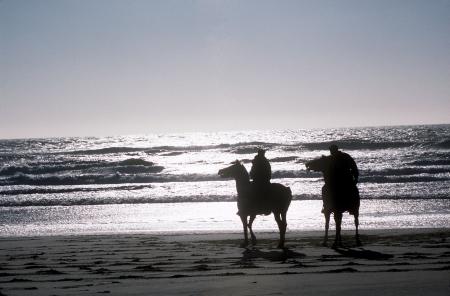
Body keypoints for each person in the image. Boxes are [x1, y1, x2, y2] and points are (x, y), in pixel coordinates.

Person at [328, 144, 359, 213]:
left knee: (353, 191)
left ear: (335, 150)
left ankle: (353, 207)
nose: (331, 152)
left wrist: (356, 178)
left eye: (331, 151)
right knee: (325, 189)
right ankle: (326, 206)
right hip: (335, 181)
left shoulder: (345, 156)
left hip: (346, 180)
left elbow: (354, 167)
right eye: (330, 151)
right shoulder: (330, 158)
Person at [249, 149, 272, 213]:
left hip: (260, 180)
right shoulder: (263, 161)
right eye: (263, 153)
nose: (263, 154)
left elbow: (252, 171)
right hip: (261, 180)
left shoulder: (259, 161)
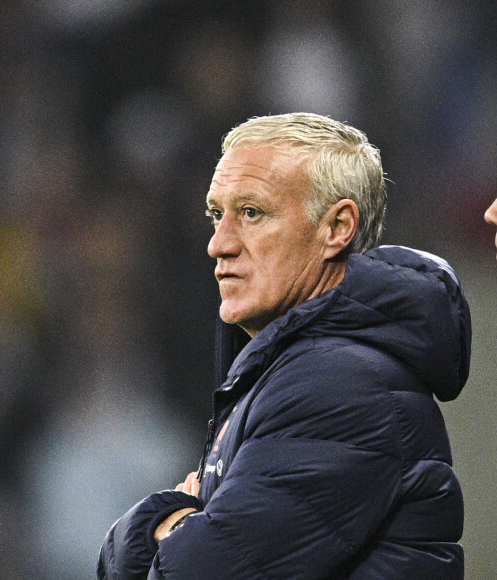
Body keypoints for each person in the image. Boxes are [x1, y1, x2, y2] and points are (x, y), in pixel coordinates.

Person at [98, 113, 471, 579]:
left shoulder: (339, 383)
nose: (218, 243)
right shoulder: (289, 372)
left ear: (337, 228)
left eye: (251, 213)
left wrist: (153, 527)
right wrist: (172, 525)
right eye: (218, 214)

= = = =

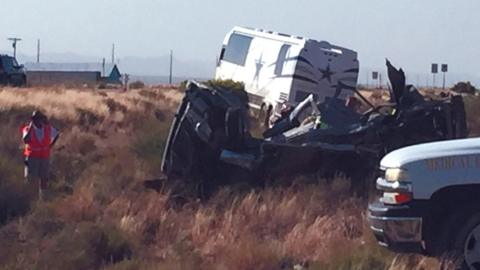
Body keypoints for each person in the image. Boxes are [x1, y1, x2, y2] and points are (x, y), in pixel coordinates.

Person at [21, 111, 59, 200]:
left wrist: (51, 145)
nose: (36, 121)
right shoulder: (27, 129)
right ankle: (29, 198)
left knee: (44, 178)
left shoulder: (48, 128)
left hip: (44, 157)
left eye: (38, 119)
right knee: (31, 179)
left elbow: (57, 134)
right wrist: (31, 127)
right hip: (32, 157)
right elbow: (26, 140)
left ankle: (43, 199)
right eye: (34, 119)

= = = =

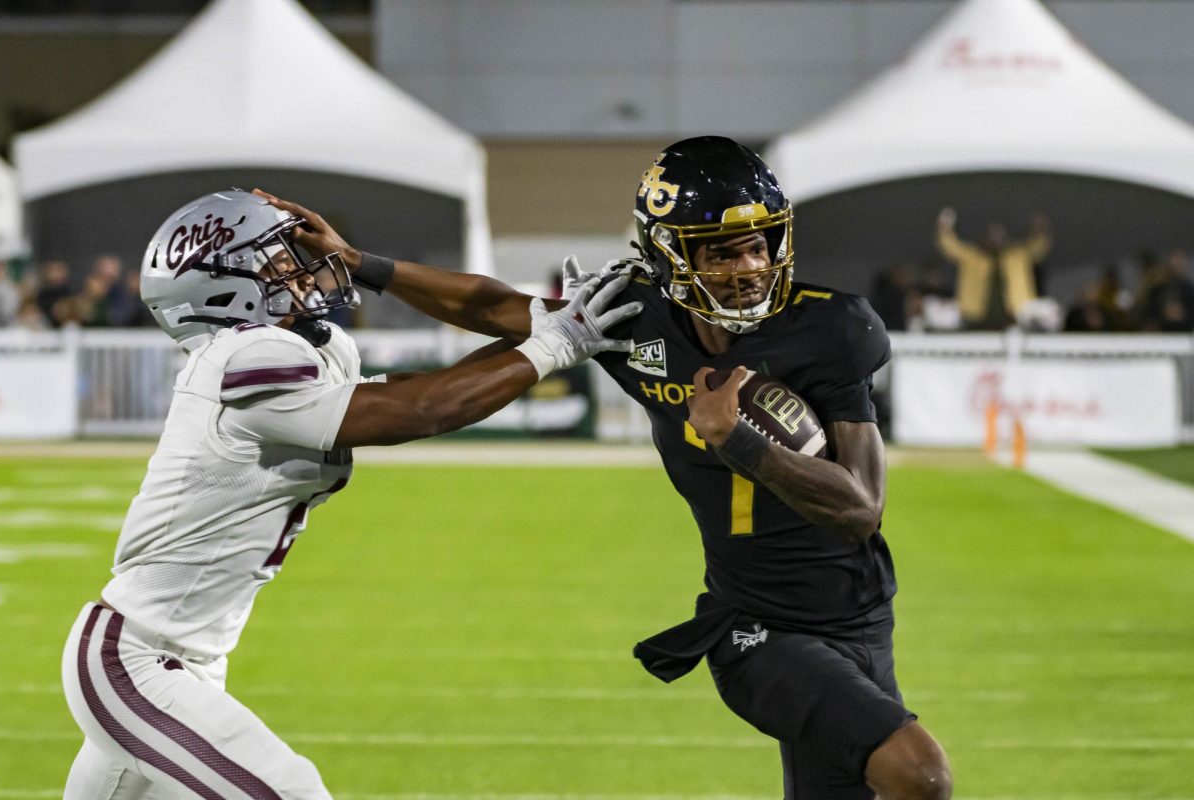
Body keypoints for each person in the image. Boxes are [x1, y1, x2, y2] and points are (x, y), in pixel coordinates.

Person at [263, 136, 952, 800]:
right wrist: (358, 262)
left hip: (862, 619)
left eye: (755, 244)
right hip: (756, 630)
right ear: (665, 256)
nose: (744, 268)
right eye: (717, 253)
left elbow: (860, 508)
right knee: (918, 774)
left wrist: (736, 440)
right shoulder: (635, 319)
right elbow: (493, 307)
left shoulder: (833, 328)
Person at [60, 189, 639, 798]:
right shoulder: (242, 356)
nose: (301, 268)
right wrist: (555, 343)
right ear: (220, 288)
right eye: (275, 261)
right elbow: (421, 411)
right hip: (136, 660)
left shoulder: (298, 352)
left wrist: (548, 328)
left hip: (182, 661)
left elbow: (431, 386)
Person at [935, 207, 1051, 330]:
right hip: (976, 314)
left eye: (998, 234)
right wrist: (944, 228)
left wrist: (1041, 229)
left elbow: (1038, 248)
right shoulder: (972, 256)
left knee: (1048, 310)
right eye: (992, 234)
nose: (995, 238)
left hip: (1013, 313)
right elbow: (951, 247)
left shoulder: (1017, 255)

= = = =

> _EXERCISE DIRECTIONS_: Scan the data above for the string "wrist". Copy every line in which it appears.

> _TASK SOLUTION_:
left wrist: (356, 178)
left wrist: (153, 527)
right wrist: (172, 525)
left wrist: (51, 145)
right wrist: (31, 127)
right wrist: (358, 262)
left wrist: (736, 440)
right wrist: (555, 343)
left wrist: (548, 328)
right wrist: (944, 228)
left wrist: (1041, 229)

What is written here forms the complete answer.